----- INPUT
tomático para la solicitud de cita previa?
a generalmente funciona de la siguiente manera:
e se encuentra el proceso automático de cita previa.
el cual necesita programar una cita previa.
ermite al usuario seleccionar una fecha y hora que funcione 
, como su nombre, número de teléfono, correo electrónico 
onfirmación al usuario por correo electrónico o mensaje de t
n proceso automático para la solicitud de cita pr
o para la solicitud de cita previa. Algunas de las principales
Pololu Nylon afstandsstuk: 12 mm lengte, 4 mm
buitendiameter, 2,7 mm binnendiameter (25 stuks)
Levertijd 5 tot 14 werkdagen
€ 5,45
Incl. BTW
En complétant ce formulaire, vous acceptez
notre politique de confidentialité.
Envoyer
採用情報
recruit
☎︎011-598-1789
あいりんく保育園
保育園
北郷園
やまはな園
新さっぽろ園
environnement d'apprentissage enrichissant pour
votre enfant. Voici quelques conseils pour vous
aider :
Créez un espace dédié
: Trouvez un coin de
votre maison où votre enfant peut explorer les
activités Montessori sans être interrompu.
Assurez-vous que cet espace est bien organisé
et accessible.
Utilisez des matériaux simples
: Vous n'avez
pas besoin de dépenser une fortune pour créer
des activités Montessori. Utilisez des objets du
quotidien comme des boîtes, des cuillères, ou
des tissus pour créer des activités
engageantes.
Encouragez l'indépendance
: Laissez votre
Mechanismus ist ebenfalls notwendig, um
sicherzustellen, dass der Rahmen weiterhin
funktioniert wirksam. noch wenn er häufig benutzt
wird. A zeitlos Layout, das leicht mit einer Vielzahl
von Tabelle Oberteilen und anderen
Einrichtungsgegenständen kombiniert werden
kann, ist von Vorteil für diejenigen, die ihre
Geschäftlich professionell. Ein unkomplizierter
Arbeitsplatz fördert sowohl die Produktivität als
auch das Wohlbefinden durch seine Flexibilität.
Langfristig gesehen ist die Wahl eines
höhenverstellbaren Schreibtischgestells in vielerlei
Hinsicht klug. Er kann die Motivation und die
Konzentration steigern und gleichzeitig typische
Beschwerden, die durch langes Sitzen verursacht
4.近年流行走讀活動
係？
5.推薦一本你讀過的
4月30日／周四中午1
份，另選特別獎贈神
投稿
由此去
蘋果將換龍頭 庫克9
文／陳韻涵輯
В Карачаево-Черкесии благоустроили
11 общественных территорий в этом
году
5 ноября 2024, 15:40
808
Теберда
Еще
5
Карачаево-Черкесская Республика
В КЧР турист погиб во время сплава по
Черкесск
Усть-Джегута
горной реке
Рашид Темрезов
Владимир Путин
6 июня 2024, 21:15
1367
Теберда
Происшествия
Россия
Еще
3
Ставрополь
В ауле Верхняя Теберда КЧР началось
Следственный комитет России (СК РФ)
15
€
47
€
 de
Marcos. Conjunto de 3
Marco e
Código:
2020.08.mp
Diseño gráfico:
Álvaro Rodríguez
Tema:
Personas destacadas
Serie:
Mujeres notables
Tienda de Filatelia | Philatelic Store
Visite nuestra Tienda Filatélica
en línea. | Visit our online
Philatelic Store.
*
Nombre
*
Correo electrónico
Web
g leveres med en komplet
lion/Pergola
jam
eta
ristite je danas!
----------
• _GOAL OF THE EXERCISE_
Update the records above by swapping "Envoyer" for "Soumettre", keeping every other line unchanged.

• _TASK OUTPUT_
tomático para la solicitud de cita previa?
a generalmente funciona de la siguiente manera:
e se encuentra el proceso automático de cita previa.
el cual necesita programar una cita previa.
ermite al usuario seleccionar una fecha y hora que funcione 
, como su nombre, número de teléfono, correo electrónico 
onfirmación al usuario por correo electrónico o mensaje de t
n proceso automático para la solicitud de cita pr
o para la solicitud de cita previa. Algunas de las principales
Pololu Nylon afstandsstuk: 12 mm lengte, 4 mm
buitendiameter, 2,7 mm binnendiameter (25 stuks)
Levertijd 5 tot 14 werkdagen
€ 5,45
Incl. BTW
En complétant ce formulaire, vous acceptez
notre politique de confidentialité.
Soumettre
採用情報
recruit
☎︎011-598-1789
あいりんく保育園
保育園
北郷園
やまはな園
新さっぽろ園
environnement d'apprentissage enrichissant pour
votre enfant. Voici quelques conseils pour vous
aider :
Créez un espace dédié
: Trouvez un coin de
votre maison où votre enfant peut explorer les
activités Montessori sans être interrompu.
Assurez-vous que cet espace est bien organisé
et accessible.
Utilisez des matériaux simples
: Vous n'avez
pas besoin de dépenser une fortune pour créer
des activités Montessori. Utilisez des objets du
quotidien comme des boîtes, des cuillères, ou
des tissus pour créer des activités
engageantes.
Encouragez l'indépendance
: Laissez votre
Mechanismus ist ebenfalls notwendig, um
sicherzustellen, dass der Rahmen weiterhin
funktioniert wirksam. noch wenn er häufig benutzt
wird. A zeitlos Layout, das leicht mit einer Vielzahl
von Tabelle Oberteilen und anderen
Einrichtungsgegenständen kombiniert werden
kann, ist von Vorteil für diejenigen, die ihre
Geschäftlich professionell. Ein unkomplizierter
Arbeitsplatz fördert sowohl die Produktivität als
auch das Wohlbefinden durch seine Flexibilität.
Langfristig gesehen ist die Wahl eines
höhenverstellbaren Schreibtischgestells in vielerlei
Hinsicht klug. Er kann die Motivation und die
Konzentration steigern und gleichzeitig typische
Beschwerden, die durch langes Sitzen verursacht
4.近年流行走讀活動
係？
5.推薦一本你讀過的
4月30日／周四中午1
份，另選特別獎贈神
投稿
由此去
蘋果將換龍頭 庫克9
文／陳韻涵輯
В Карачаево-Черкесии благоустроили
11 общественных территорий в этом
году
5 ноября 2024, 15:40
808
Теберда
Еще
5
Карачаево-Черкесская Республика
В КЧР турист погиб во время сплава по
Черкесск
Усть-Джегута
горной реке
Рашид Темрезов
Владимир Путин
6 июня 2024, 21:15
1367
Теберда
Происшествия
Россия
Еще
3
Ставрополь
В ауле Верхняя Теберда КЧР началось
Следственный комитет России (СК РФ)
15
€
47
€
 de
Marcos. Conjunto de 3
Marco e
Código:
2020.08.mp
Diseño gráfico:
Álvaro Rodríguez
Tema:
Personas destacadas
Serie:
Mujeres notables
Tienda de Filatelia | Philatelic Store
Visite nuestra Tienda Filatélica
en línea. | Visit our online
Philatelic Store.
*
Nombre
*
Correo electrónico
Web
g leveres med en komplet
lion/Pergola
jam
eta
ristite je danas!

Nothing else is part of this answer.